Fortunately we have the benefit of history to judge which worldview consistently produces the greatest freedom, prospertity, and standard of living.
Humanism, in all it’s permutations, has produced more misery death and destruction than all the religious wars, plagues, pestilence and natural disasters combined.
The irony is that the ‘human intellect’ always seems to blind itself to the lessons of the past and convince itself, ‘we got it right this time.’ [Kind of like Wiley Coyote]
But the human intellect never does not get it right, and it never will get it right, because humans are stupid, no matter how intelligent they are.
Humanists are hellbent to drive the bus over the cliff. I am not willing be a fellow traveler.
Thelma and Louise and the jew hating muslim extremists who flew the passenger planes into the twin towers have provided us with examples of what happens when zealots who wrongly believe they know better than anyone else seize control of the ship of state. [History is replete with examples.]
“Would you have a problem if an employee of the government school taught your children christianity was wrong or bad?”
Yes, I would. (that’s my job) (joking again. But I really would object to a teacher speaking ill of Christianity, and I’m sure it happens from time to time.)
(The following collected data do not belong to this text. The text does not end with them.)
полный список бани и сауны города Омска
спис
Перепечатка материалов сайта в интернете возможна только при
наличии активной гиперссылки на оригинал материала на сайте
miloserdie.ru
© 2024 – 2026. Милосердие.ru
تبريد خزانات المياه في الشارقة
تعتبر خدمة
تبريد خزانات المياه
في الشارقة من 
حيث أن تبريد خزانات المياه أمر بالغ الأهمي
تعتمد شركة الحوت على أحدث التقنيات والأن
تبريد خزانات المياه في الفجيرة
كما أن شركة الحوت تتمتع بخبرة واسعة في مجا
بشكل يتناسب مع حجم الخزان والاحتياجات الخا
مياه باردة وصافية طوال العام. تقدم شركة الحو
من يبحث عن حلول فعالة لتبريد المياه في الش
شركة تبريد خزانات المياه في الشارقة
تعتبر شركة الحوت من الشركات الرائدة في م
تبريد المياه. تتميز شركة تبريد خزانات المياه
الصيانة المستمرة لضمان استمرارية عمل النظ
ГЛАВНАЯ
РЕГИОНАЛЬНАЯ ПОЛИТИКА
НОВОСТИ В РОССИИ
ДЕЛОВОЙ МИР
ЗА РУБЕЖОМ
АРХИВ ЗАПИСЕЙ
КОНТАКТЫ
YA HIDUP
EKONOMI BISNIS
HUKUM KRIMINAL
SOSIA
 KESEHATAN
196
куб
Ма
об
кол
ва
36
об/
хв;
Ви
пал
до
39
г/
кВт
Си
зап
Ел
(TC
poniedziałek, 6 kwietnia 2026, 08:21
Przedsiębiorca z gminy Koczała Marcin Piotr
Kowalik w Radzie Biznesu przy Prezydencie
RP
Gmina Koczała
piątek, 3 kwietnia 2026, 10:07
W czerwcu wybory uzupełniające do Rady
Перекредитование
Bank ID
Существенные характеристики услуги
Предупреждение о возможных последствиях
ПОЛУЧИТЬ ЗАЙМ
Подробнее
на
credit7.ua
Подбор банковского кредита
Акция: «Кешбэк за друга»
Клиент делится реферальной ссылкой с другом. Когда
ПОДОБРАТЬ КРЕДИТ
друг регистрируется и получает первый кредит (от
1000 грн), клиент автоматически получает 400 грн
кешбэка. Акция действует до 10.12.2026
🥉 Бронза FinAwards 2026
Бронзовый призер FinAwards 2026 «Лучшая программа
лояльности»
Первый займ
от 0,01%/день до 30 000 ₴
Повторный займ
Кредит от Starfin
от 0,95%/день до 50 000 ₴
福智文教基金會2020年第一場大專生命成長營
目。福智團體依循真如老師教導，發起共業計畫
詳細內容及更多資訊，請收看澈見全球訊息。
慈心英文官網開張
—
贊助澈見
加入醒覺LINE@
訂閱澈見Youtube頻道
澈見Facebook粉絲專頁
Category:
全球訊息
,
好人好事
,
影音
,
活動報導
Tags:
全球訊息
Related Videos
“Would you have a problem if an employee of the government schools system contrasted the homosexual lifestyle with the christian lifestyle?”
Yes. And although I know what you mean (I think) there is no “homosexual lifestyle.” I would tend to think there is not “christian lifestyle” either, but I really don’t know.
“It seems to me you have made homosexuality sacorsanct, but on the other hand you have said it is alright to speak ill of religion in general and christianity specifically, even to the point of censorship and exclusion.”
I’m offended by the ramped up attacks on homosexuality, but I don’t hold the topic sacrosanct. I do think it’s perfectly fine to speak ill of religion and Christianity specifically. I cannot explain my reasons without violating Jill’s rules. I do not, as stated above, think it’s appropriate for teachers to do so, at least in a public school. If a private humanist school were established, I suppose they could do it all they wanted.